2/18/2007

I Can't Please Anybody

Dear Mr. Dyckerson,

I am Mrs. Gladys Clumpstein of Syracuse, NY. You may recall when I wrote to you about a month ago about my son Stewart. I loved that boy with all my heart and soul, up until the time the little fucker went and died from a seizure caused by staring at the blinking lights you used to have on your delightful blog. I asked you to remove those lights, and you kindly obliged.

In the last month, I have come to a startling realization: My son was really quite worthless. He didn't do anything except eat, piss, and shit. Hell, if I wanted that, I'd just get a fucking dog.

And I can't say I honestly miss him. We've spending his college tuition on Eagles memorabilia, and we've turned his old bedroom into a computer room...which brings me to my reason for writing today. I want the blinking lights back. I want them back with a vengeance.

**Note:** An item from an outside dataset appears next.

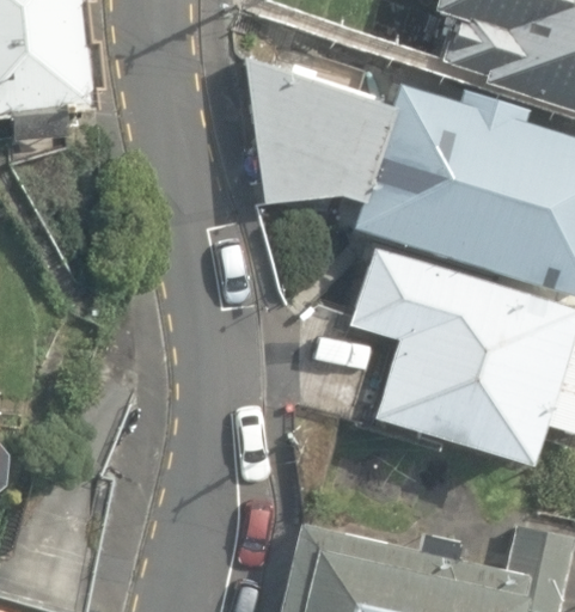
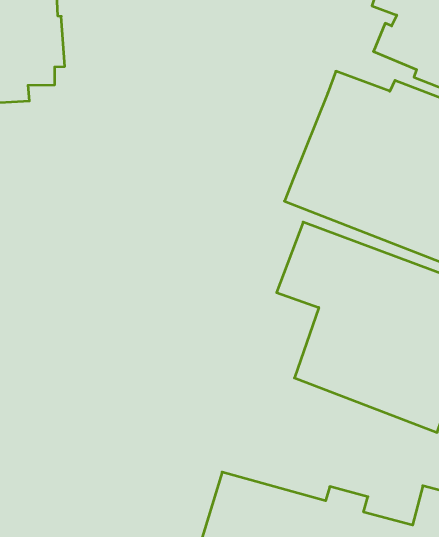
building: [243,54,389,204] -> none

I want my dead son's bedroom illuminated solely by the pulsating glow of your blog on our computer screen.

Please. Make it so.


Dear Gladys,

Your wish is my command. I share in your hatred for your son, and I hope these new blinking lights help intensify your loathing just a little bit more. Be well.


8 comments:

andy said...

DAMN YOU, EAGLES-LOVER! You could just couldn't resist a chance to pigeonhole those guys in here, could you. Son OF a bitch.

I'm starting to wonder if you ARE Don Henley. or you at least have a creepy Eagles-closet-shrine with locks of his hair and all your dirty laundry. you've even been to Winslow, Arizona, haven't you, you sick fuck.

tfg said...

Now, if you can just get the fecal graphics to blink, too.

Mighty Dyckerson said...

Andy - Let's get down to the heart of the matter. My will is getting weak, and my thoughts seem to scatter.

TFG - In good time, my friend. In good time.

Baron Ectar said...

Why do I picture a old woman naked on a pole in her sons room with a webcam just for you?

Mr. Fabulous said...

If I stare at the blinking lights long enough, I can see little Stewart being ass-fucked by Satan...

~ Stacy ~ said...

It's lovely, Mister Dyckerson, just lovely.

[grin]

Were you dippin' into my stash?

DykesDog said...

Damn, you know that I have epilepsy, and you still pull this crap ...

Mighty Dyckerson said...

Bacon Eggar - I don't know why you picture that. I guess you're just a sick man.

Mr. Fab - You don't have to stare. The video is on YouTube.

Stacy - I tried to, but I think I got one of your birth control pills instead.

Dyke - Put duct tape around the edges of your screen.